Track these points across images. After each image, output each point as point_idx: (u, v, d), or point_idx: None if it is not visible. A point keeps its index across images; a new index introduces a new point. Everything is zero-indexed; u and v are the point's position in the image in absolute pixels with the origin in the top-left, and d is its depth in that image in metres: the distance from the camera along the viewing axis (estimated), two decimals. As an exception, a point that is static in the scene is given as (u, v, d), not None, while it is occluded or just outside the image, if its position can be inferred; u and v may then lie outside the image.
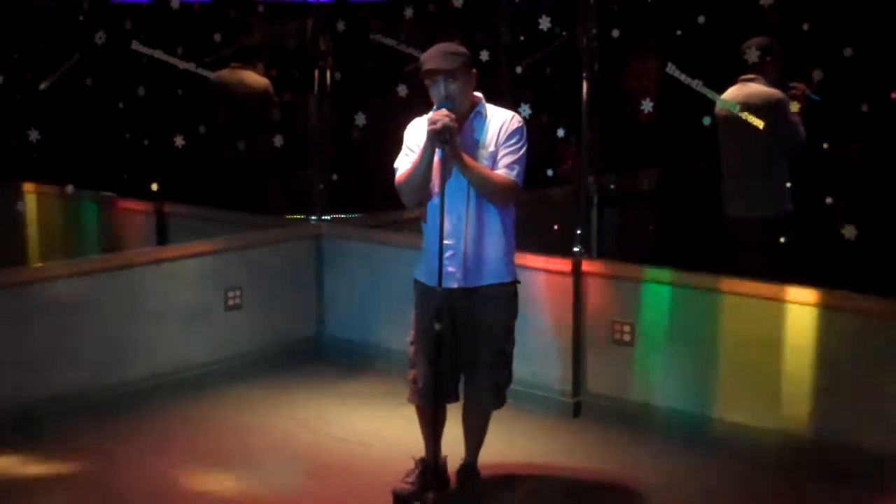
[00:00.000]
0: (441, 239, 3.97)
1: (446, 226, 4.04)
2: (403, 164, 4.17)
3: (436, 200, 4.06)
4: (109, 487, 4.52)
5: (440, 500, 4.18)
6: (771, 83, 5.22)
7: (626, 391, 5.19)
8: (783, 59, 5.20)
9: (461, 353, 4.19)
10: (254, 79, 6.83)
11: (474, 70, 4.14)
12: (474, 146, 4.09)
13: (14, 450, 4.83)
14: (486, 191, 4.09)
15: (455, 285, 4.10)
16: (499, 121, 4.14)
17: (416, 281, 4.31)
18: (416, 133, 4.18)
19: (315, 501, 4.48)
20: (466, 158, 4.02)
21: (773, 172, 5.32)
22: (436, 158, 4.03)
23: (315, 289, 6.33)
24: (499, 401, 4.32)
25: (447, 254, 4.08)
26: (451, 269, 4.10)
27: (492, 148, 4.11)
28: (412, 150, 4.15)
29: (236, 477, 4.64)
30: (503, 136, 4.11)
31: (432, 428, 4.34)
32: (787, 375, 4.73)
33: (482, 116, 4.16)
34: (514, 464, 4.75)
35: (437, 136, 3.91)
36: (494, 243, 4.16)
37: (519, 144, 4.12)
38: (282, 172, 6.89)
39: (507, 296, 4.23)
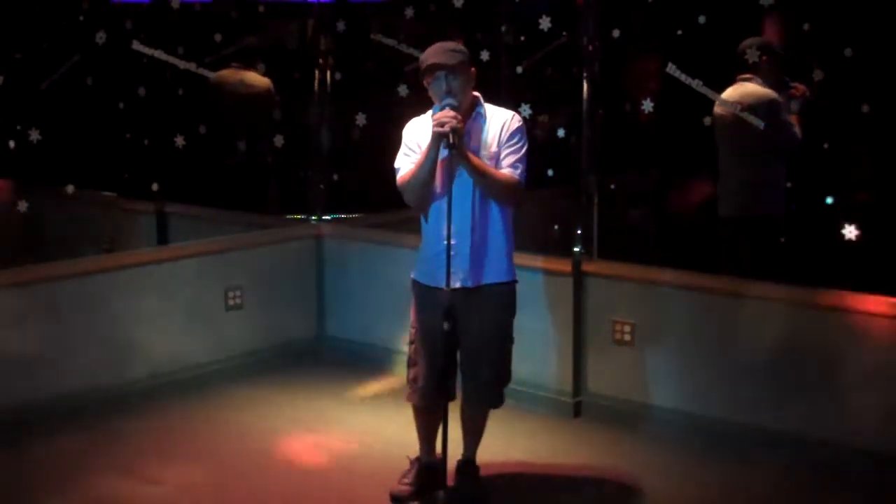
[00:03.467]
0: (449, 239, 3.98)
1: (452, 226, 4.07)
2: (405, 164, 4.17)
3: (438, 201, 4.09)
4: (109, 488, 4.52)
5: (448, 499, 4.18)
6: (767, 83, 5.21)
7: (626, 391, 5.19)
8: (780, 59, 5.19)
9: (463, 352, 4.20)
10: (256, 79, 6.82)
11: (473, 69, 4.15)
12: (477, 146, 4.10)
13: (14, 450, 4.83)
14: (492, 190, 4.11)
15: (458, 284, 4.10)
16: (499, 120, 4.15)
17: (415, 282, 4.31)
18: (415, 133, 4.19)
19: (315, 501, 4.48)
20: (473, 158, 4.03)
21: (766, 173, 5.31)
22: (440, 158, 4.05)
23: (315, 289, 6.33)
24: (499, 399, 4.34)
25: (451, 253, 4.09)
26: (454, 268, 4.10)
27: (494, 147, 4.12)
28: (413, 150, 4.16)
29: (237, 477, 4.64)
30: (505, 136, 4.12)
31: (429, 428, 4.37)
32: (787, 375, 4.73)
33: (482, 116, 4.17)
34: (514, 464, 4.76)
35: (444, 137, 3.92)
36: (497, 242, 4.17)
37: (521, 143, 4.14)
38: (283, 173, 6.88)
39: (508, 295, 4.25)
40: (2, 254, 5.94)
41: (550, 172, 5.53)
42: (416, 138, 4.17)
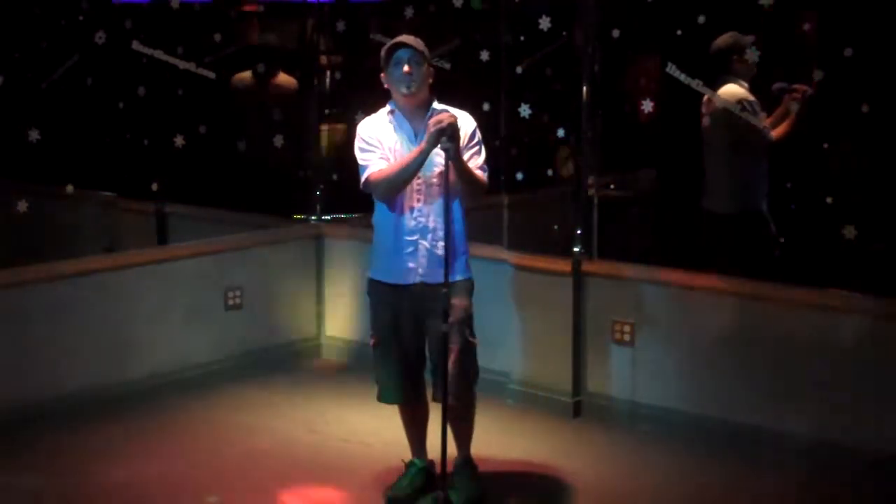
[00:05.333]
0: (447, 238, 4.02)
1: (413, 223, 4.15)
2: (374, 159, 4.17)
3: (406, 197, 4.13)
4: (110, 487, 4.52)
5: (446, 498, 4.18)
6: (744, 79, 5.20)
7: (626, 391, 5.19)
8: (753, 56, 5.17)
9: (431, 349, 4.23)
10: (285, 79, 6.76)
11: (433, 69, 4.22)
12: None
13: (13, 450, 4.83)
14: (471, 189, 4.18)
15: (417, 280, 4.17)
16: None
17: (377, 283, 4.31)
18: (373, 129, 4.21)
19: (315, 501, 4.48)
20: (462, 158, 4.05)
21: (734, 170, 5.32)
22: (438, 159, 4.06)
23: (315, 289, 6.33)
24: (471, 393, 4.33)
25: (409, 249, 4.16)
26: (431, 264, 4.15)
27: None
28: (376, 147, 4.18)
29: (236, 477, 4.64)
30: (465, 138, 4.16)
31: (415, 427, 4.41)
32: (787, 375, 4.74)
33: (437, 113, 4.18)
34: (514, 463, 4.76)
35: (444, 135, 3.94)
36: (459, 240, 4.22)
37: (480, 145, 4.23)
38: (284, 173, 6.87)
39: (469, 290, 4.29)
40: (2, 254, 5.94)
41: (550, 172, 5.53)
42: (376, 134, 4.20)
◇ ◇ ◇ ◇ ◇ ◇ ◇
▸ Directions for this task: Exactly as they stand, the entries must be written out again, pictures excluded.

▸ Reply to the task:
Track these points across images. After each image, output each point as point_idx: (u, v, d), or point_idx: None if it is not visible. A point keeps its index across images; a new index introduces a new point. Everything is zero-indexed; u and v are the point's position in the image in absolute pixels with the origin in the top-left, and d is its depth in that image in metres: the distance from the camera along the viewing axis (estimated), two decimals. As an exception, a point that is static in the scene is given as (u, v, d), not None, while it is occluded or just outside the image, if its position can be inferred; u and v may then lie outside the image.
[00:00.000]
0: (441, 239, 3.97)
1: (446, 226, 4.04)
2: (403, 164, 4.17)
3: (436, 200, 4.06)
4: (109, 487, 4.52)
5: (440, 500, 4.18)
6: (771, 83, 5.22)
7: (626, 391, 5.19)
8: (783, 59, 5.20)
9: (461, 353, 4.19)
10: (254, 79, 6.83)
11: (474, 70, 4.14)
12: (474, 146, 4.09)
13: (14, 450, 4.83)
14: (486, 191, 4.09)
15: (455, 285, 4.10)
16: (499, 121, 4.14)
17: (416, 281, 4.31)
18: (416, 133, 4.18)
19: (315, 501, 4.48)
20: (466, 158, 4.02)
21: (773, 172, 5.32)
22: (436, 158, 4.03)
23: (315, 289, 6.33)
24: (499, 401, 4.32)
25: (447, 254, 4.08)
26: (451, 269, 4.10)
27: (492, 148, 4.11)
28: (412, 150, 4.15)
29: (236, 477, 4.64)
30: (503, 136, 4.11)
31: (432, 428, 4.34)
32: (787, 375, 4.73)
33: (482, 116, 4.16)
34: (514, 464, 4.75)
35: (437, 136, 3.91)
36: (494, 243, 4.16)
37: (519, 144, 4.12)
38: (282, 172, 6.89)
39: (507, 296, 4.23)
[00:03.467]
0: (449, 239, 3.98)
1: (452, 226, 4.07)
2: (405, 164, 4.17)
3: (438, 201, 4.09)
4: (109, 488, 4.52)
5: (448, 499, 4.18)
6: (767, 83, 5.21)
7: (626, 391, 5.19)
8: (780, 59, 5.19)
9: (463, 352, 4.20)
10: (256, 79, 6.82)
11: (473, 69, 4.15)
12: (477, 146, 4.10)
13: (14, 450, 4.83)
14: (492, 190, 4.11)
15: (458, 284, 4.10)
16: (499, 120, 4.15)
17: (415, 282, 4.31)
18: (415, 133, 4.19)
19: (315, 501, 4.48)
20: (473, 158, 4.03)
21: (766, 173, 5.31)
22: (440, 158, 4.05)
23: (315, 289, 6.33)
24: (499, 399, 4.34)
25: (451, 253, 4.09)
26: (454, 268, 4.10)
27: (494, 147, 4.12)
28: (413, 150, 4.16)
29: (237, 477, 4.64)
30: (505, 136, 4.12)
31: (429, 428, 4.37)
32: (787, 375, 4.73)
33: (482, 116, 4.17)
34: (514, 464, 4.76)
35: (444, 137, 3.92)
36: (497, 242, 4.17)
37: (521, 143, 4.14)
38: (283, 173, 6.88)
39: (508, 295, 4.25)
40: (2, 254, 5.94)
41: (550, 172, 5.53)
42: (416, 138, 4.17)
[00:05.333]
0: (447, 238, 4.02)
1: (413, 223, 4.15)
2: (374, 159, 4.17)
3: (406, 197, 4.13)
4: (110, 487, 4.52)
5: (446, 498, 4.18)
6: (744, 79, 5.20)
7: (626, 391, 5.19)
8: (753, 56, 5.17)
9: (431, 349, 4.23)
10: (285, 79, 6.76)
11: (433, 69, 4.22)
12: None
13: (13, 450, 4.83)
14: (471, 189, 4.18)
15: (417, 280, 4.17)
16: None
17: (377, 283, 4.31)
18: (373, 129, 4.21)
19: (315, 501, 4.48)
20: (462, 158, 4.05)
21: (734, 170, 5.32)
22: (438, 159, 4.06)
23: (315, 289, 6.33)
24: (471, 393, 4.33)
25: (409, 249, 4.16)
26: (431, 264, 4.15)
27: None
28: (376, 147, 4.18)
29: (236, 477, 4.64)
30: (465, 138, 4.16)
31: (415, 427, 4.41)
32: (787, 375, 4.74)
33: (437, 113, 4.18)
34: (514, 463, 4.76)
35: (444, 135, 3.94)
36: (459, 240, 4.22)
37: (480, 145, 4.23)
38: (284, 173, 6.87)
39: (469, 290, 4.29)
40: (2, 254, 5.94)
41: (550, 172, 5.53)
42: (376, 134, 4.20)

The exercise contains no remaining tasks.